▸ YOUR TASKS:
**A.** In the biographical sketch of Paul Laurence Dunbar, who called Dunbar the "Poet Laureate of the Negro Race"?
**B.** Reproduce the portion of the biographical sketch of Paul Laurence Dunbar starting with "Paul Laurence Dunbar" and going on through "they often misunderstood.".
**C.** Carry on the biographical sketch of Paul Laurence Dunbar from the point at which it stops.

▸ SOURCE TEXT:
* * * * *

Dunbar, Paul Laurence 1872-1906
DUNBAR, PAUL LAURENCE 1872-1906
Poet, novelist
"Poet Laureate of the Negro Race."
Paul Laurence Dunbar was one of America's most popular poets in the 1900s. He was also the first African American poet to achieve national and international fame. Educator Booker T. Washington called him the "Poet Laureate of the Negro Race." One of the most unusual features of Dunbar's poetry was his use of both dialect and standard English, a technique that is no longer as controversial or as startling to readers as it was at the turn of the century. Dunbar's poetry blended the humor, pathos, and determination of African Americans' struggle in and out of slavery. He skillfully used rhythm, satire, narrative, and irony to insist that white Americans see the humanity of a black community they often misunderstood.
Early Life
Dunbar was born in Dayton, Ohio, in 1872 to former plantation slaves. His father, Joshua, and mother, Matilda, taught themselves to read and write, skills that slaves desperately wanted to have but that slave holders regularly withheld and was prohibited by law. When Dunbar was a young boy Matilda taught him to read, and together they cultivated a devotion to literature. Dunbar's parents told him and his brothers about their lives as slaves, and these stories became an important literary resource for Dunbar's poetry.

* * * * *

▸ SUPPLIED INFORMATION:

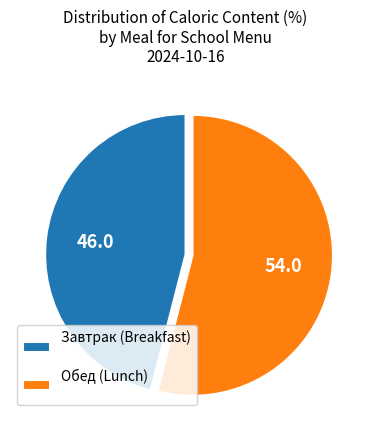

True or false: Обед (Lunch) accounts for 44% of the total.

False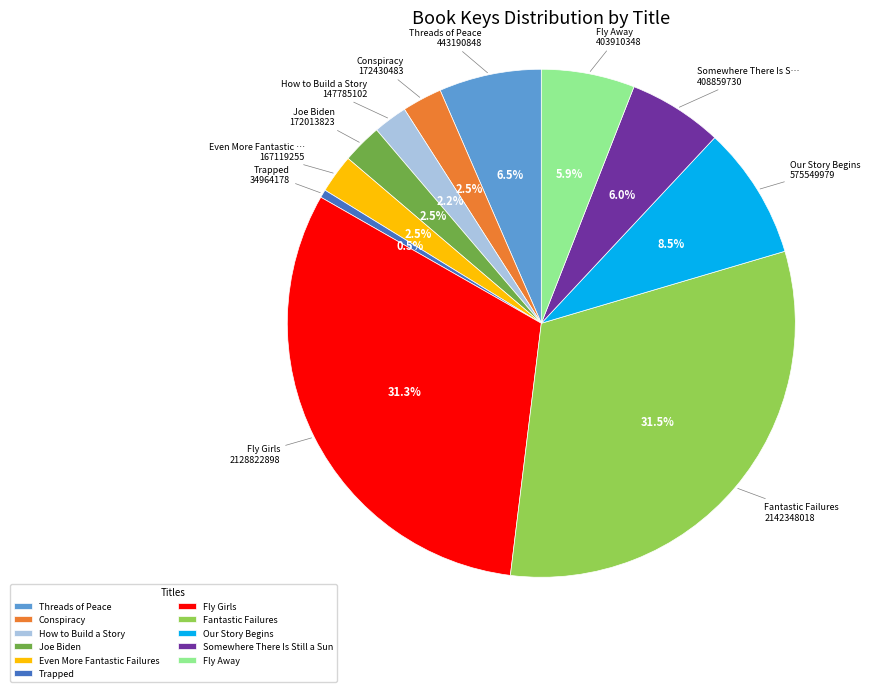

What percentage is NOT represented by Even More Fantastic Failures?

97.5%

* * * * *

▸ RESULTS BY TASK:
**A.** Educator Booker T. Washington.

**B.**
Paul Laurence Dunbar was one of America's most popular poets in the 1900s. He was also the first African American poet to achieve national and international fame. Educator Booker T. Washington called him the "Poet Laureate of the Negro Race." One of the most unusual features of Dunbar's poetry was his use of both dialect and standard English, a technique that is no longer as controversial or as startling to readers as it was at the turn of the century. Dunbar's poetry blended the humor, pathos, and determination of African Americans' struggle in and out of slavery. He skillfully used rhythm, satire, narrative, and irony to insist that white Americans see the humanity of a black community they often misunderstood.

**C.**
Getting Started
Dunbar's intelligence and literary talent soon became obvious. In high school he was the only black student in his class. As a senior he was class president, editor of his school's paper, and president of the school's literary club. He was also the class poet, writing and delivering the class poem at graduation in June 1891. At the age of sixteen Dunbar had already published his poetry in the Dayton Herald. Encouraged by such successes, Dunbar set out to find work as a journalist when he graduated, but he was denied all but the most menial work. He eventually found work as an elevator operator for four dollars a week; in his free time he read William Shakespeare, John Keats, and Alfred Tennyson and wrote poetry and articles for publication. Invited by his former English teacher, Dunbar gave the opening address to the Western Association of Writers in 1892. His twenty-six-line poem drew the attention of many in the audience, specifically James Newton Matthews, who became one of Dunbar's patrons.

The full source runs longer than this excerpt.